Re: [OMPI users] low CPU utilization with OpenMPI

2014-10-23 Thread Vinson Leung
Later I change another machine and set the TMPDIR to default /tmp, but the
problem (low CPU utilization under 20%) still occur :<

Vincent

On Thu, Oct 23, 2014 at 10:38 PM, Jeff Squyres (jsquyres) <
jsquy...@cisco.com> wrote:

> If normal users can't write to /tmp (or if /tmp is an NFS-mounted
> filesystem), that's the underlying problem.
>
> @Vinson -- you should probably try to get that fixed.
>
>
>
> On Oct 23, 2014, at 10:35 AM, Joshua Ladd <jladd.m...@gmail.com> wrote:
>
> > It's not coming from OSHMEM but from the OPAL "shmem" framework. You are
> going to get terrible performance - possibly slowing to a crawl having all
> processes open their backing files for mmap on NSF. I think that's the
> error that he's getting.
> >
> >
> > Josh
> >
> > On Thu, Oct 23, 2014 at 6:06 AM, Vinson Leung <lwhvinson1...@gmail.com>
> wrote:
> > HI, Thanks for your reply:)
> > I really run an MPI program (compile with OpenMPI and run with "mpirun
> -n 8 .."). My OpenMPI version is 1.8.3 and my program is Gromacs. BTW,
> what is OSHMEM ?
> >
> > Best
> > Vincent
> >
> > On Thu, Oct 23, 2014 at 12:21 PM, Ralph Castain <r...@open-mpi.org>
> wrote:
> > From your error message, I gather you are not running an MPI program,
> but rather an OSHMEM one? Otherwise, I find the message strange as it only
> would be emitted from an OSHMEM program.
> >
> > What version of OMPI are you trying to use?
> >
> >> On Oct 22, 2014, at 7:12 PM, Vinson Leung <lwhvinson1...@gmail.com>
> wrote:
> >>
> >> Thanks for your reply:)
· · · · · · ·
DIRECTIVE → Please continue the OpenMPI CPU utilization thread from the point where it ends. The material that comes next isn't needed for this.

RAW DATA →
· · · · · · ·
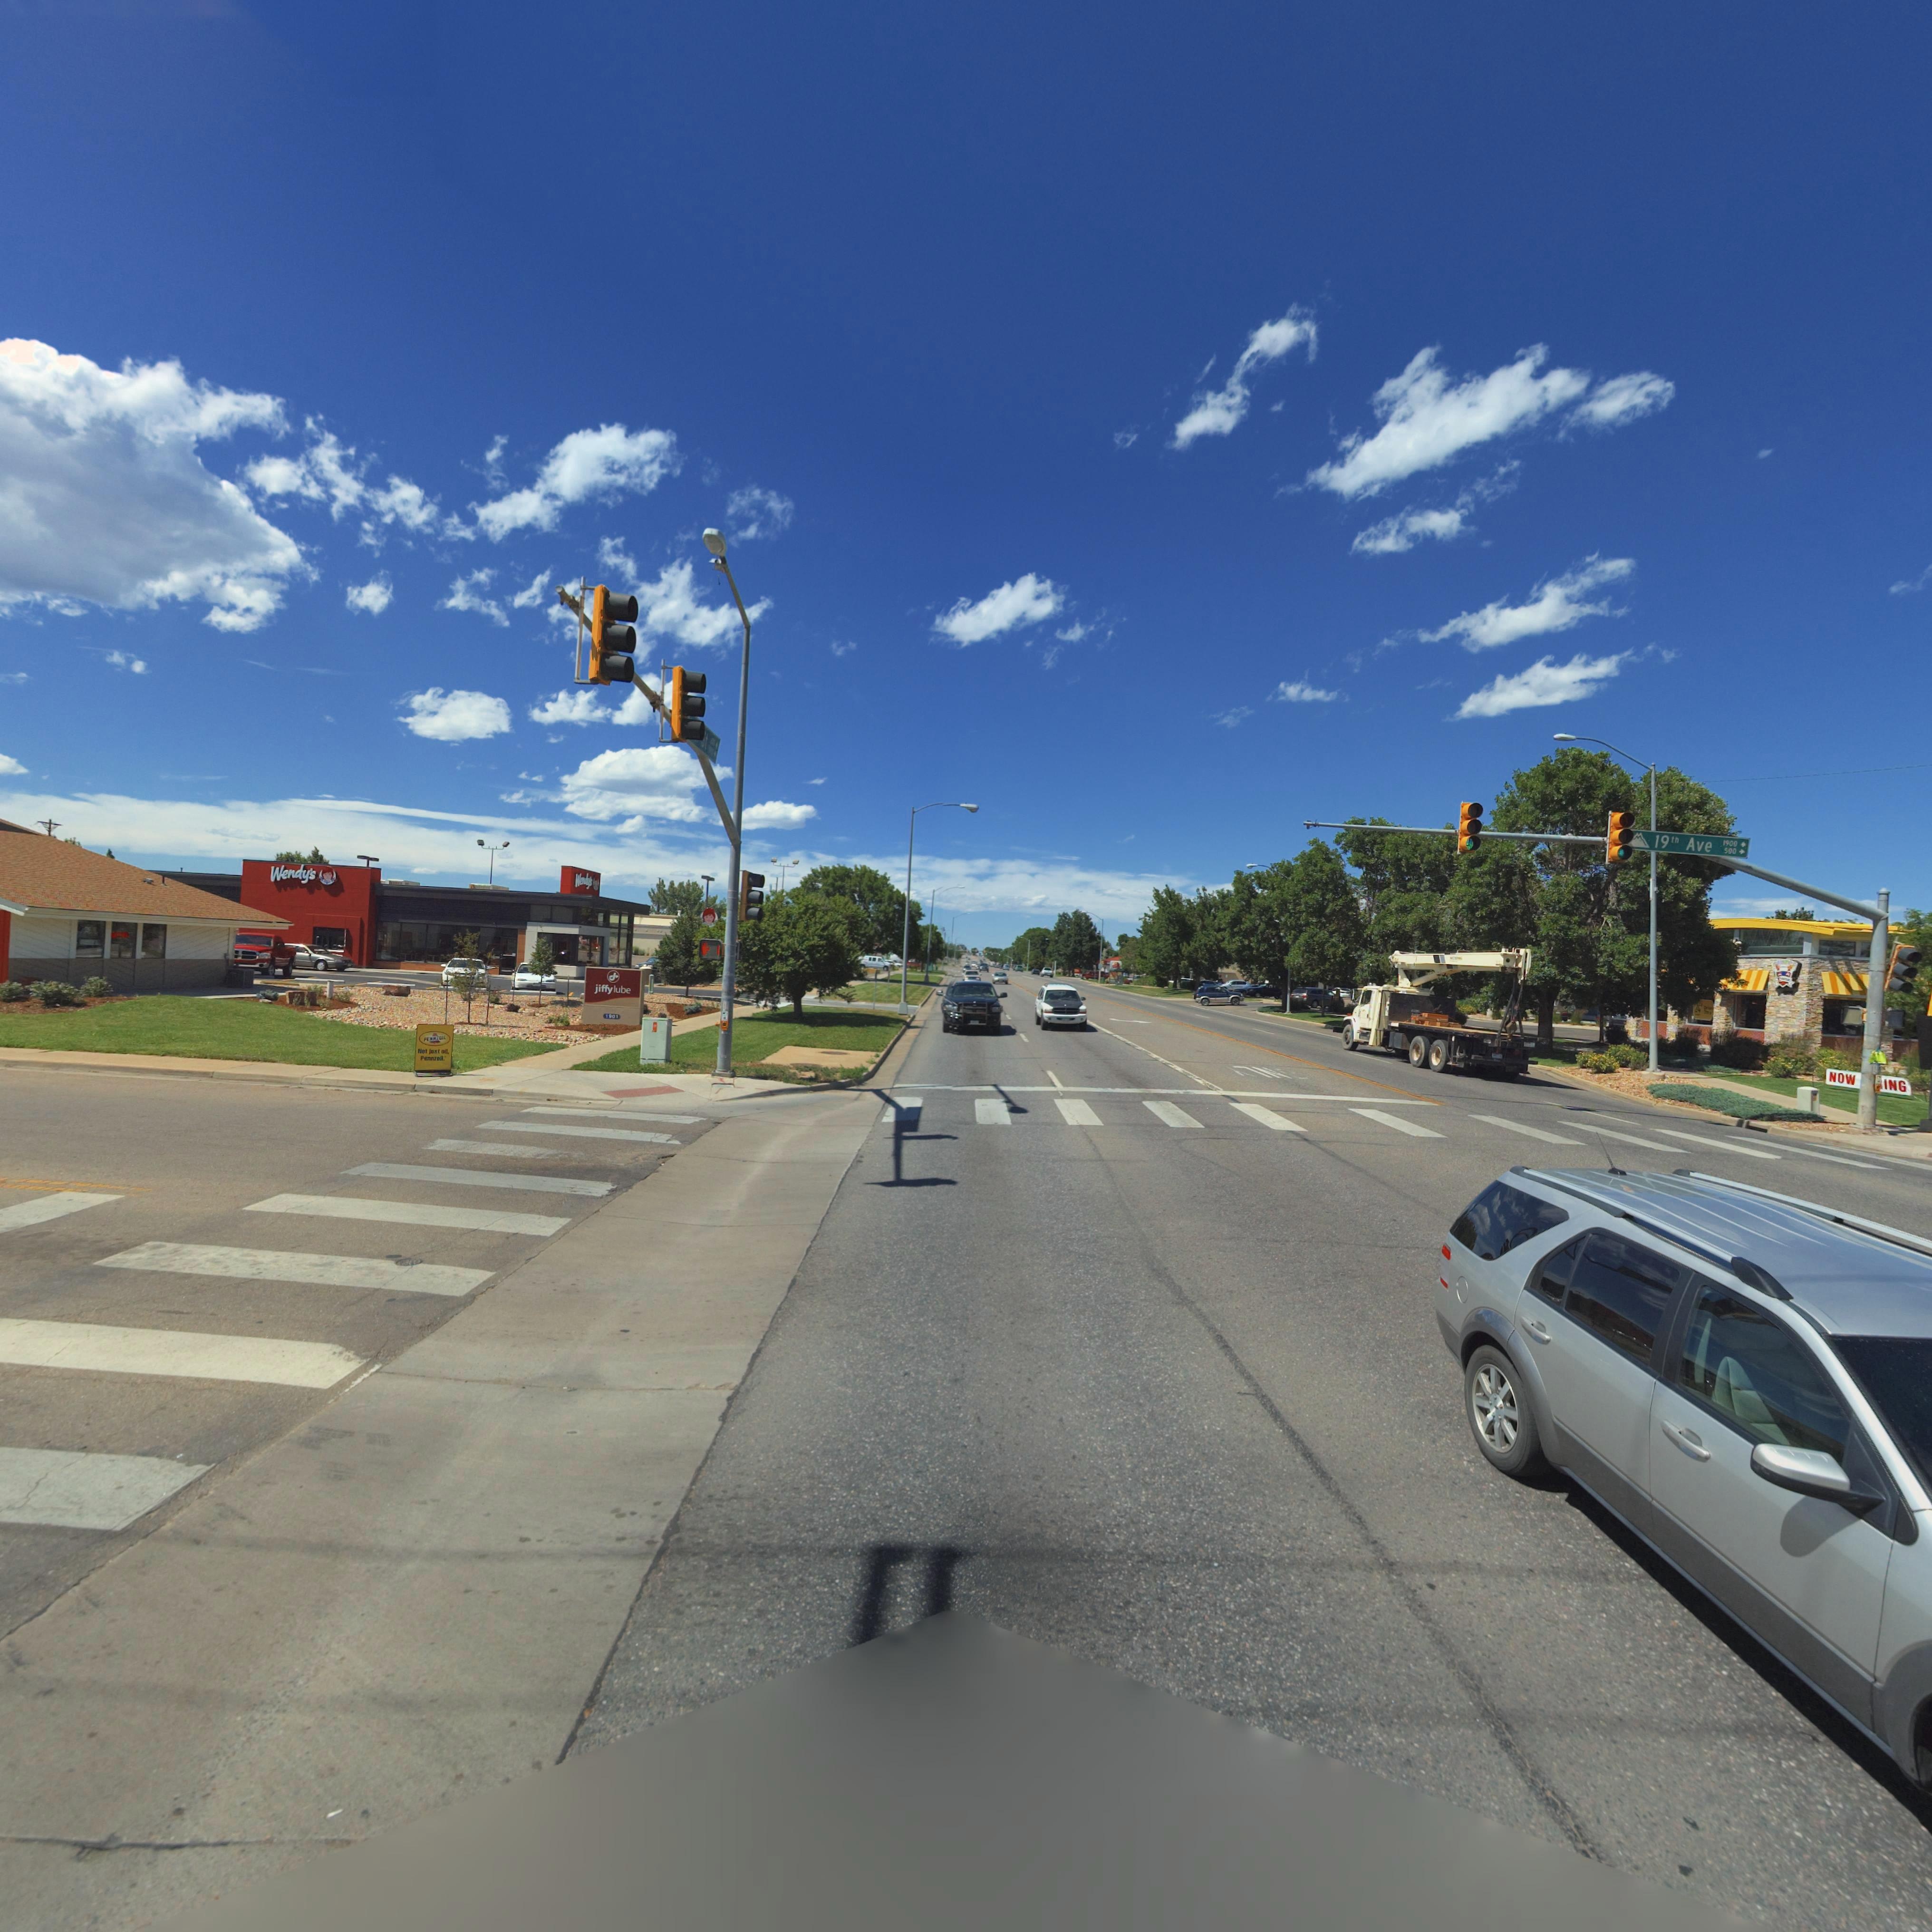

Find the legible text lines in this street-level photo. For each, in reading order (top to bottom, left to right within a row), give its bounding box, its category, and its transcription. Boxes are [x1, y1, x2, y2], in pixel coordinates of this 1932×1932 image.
· · · · · · ·
EXERCISE RESPONSE →
> >> Follow your advice I tried to set the TMPDIR to /var/tmp and /dev/shm
> and even reset to /tmp (I get the system permission), the problem still
> occur (CPU utilization still lower than 20%). I have no idea why and ready
> to give up OpenMPI instead of using other MPI library.
> >>
> >> Old Message-
> >>
> >> Date: Tue, 21 Oct 2014 22:21:31 -0400
> >> From: Brock Palen <bro...@umich.edu>
> >> To: Open MPI Users <us...@open-mpi.org>
> >> Subject: Re: [OMPI users] low CPU utilization with OpenMPI
> >> Message-ID: <cc54135d-0cfe-440a-8df2-06b587e17...@umich.edu>
> >> Content-Type: text/plain; charset=us-ascii
> >>
> >> Doing special files on NFS can be weird,  try the other /tmp/ locations:
> >>
> >> /var/tmp/
> >> /dev/shm  (ram disk careful!)
> >>
> >> Brock Palen
> >> www.umich.edu/~brockp
> >> CAEN Advanced Computing
> >> XSEDE Campus Champion
> >> bro...@umich.edu
> >> (734)936-1985
> >>
> >>
> >>
> >> > On Oct 21, 2014, at 10:18 PM, Vinson Leung <lwhvinson1...@gmail.com>
> wrote:
> >> >
> >> > Because of permission reason (OpenMPI can not write temporary file to
> the default /tmp directory), I change the TMPDIR to my local directory
> (export TMPDIR=/home/user/tmp ) and then the MPI program can run. But the
> CPU utilization is very low under 20% (8 MPI rank running in Intel Xeon
> 8-core CPU).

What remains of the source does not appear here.